A Preview of Skillsoft’s “Combating Modern Slavery” Training

Modern slavery is a challenge across the globe today; even well-meaning companies can find themselves unwittingly involved in and exposed to modern slavery through their contractors or supply chain. Skillsoft’s new cinematic-style course reviews the most common types of exploitation as well as signs to be on the lookout for when working with suppliers.

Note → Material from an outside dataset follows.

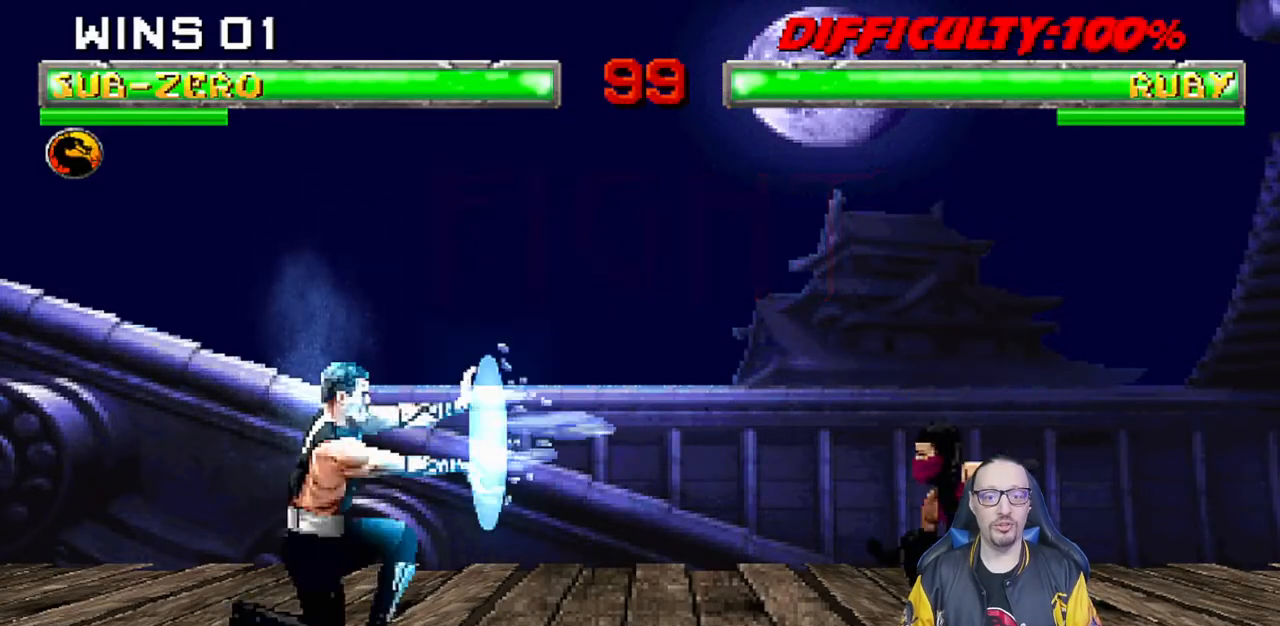
{"dt_ms": 500, "buttons": [], "left_stick": "center", "right_stick": "center", "events": [[17, "DPAD_DOWN", "up"], [50, "CROSS", "up"], [100, "DPAD_RIGHT", "up"], [100, "R1", "down"], [300, "R1", "up"]]}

Why might organizations consider including a course on Combatting Modern Slavery in their Global Codes of Conduct? Honestly, the same reasons tend to apply to any course you’re considering adding to your training program. These include:

  • Legal Compliance: In the case of modern slavery, many countries have laws and regulations in place – such as the Modern Slavery Act in the UK and the California Transparency in Supply Chains Act in the United States – to help organizations avoid legal and financial consequences. Training your team ensures that your organization meets legal requirements and avoids legal liabilities.
  • Ethical Responsibility: Ensure that your company is not inadvertently supporting or benefiting from forced labor, human trafficking, or other forms of exploitation. Training can help your team understand the ethical implications of their actions and make more informed choices.
  • Employee Engagement, Corporate Reputation, and Brand Image: Employees tend to be more engaged and satisfied with their work when they feel their organization is socially responsible. At the same time, customers and stakeholders increasingly expect businesses to uphold ethical standards, and a commitment to combating modern slavery can be a strong selling point.
  • Supply Chain Transparency: Training your team on modern slavery issues can improve transparency within your supply chain – enabling you to better understand the working conditions of your suppliers and subcontractors, identify potential issues, and take corrective actions.
  • Human Rights and Social Impact: By addressing modern slavery, your company can contribute to the broader effort to protect human rights and promote social justice. This is not only a moral imperative but also a way to create a positive impact on society.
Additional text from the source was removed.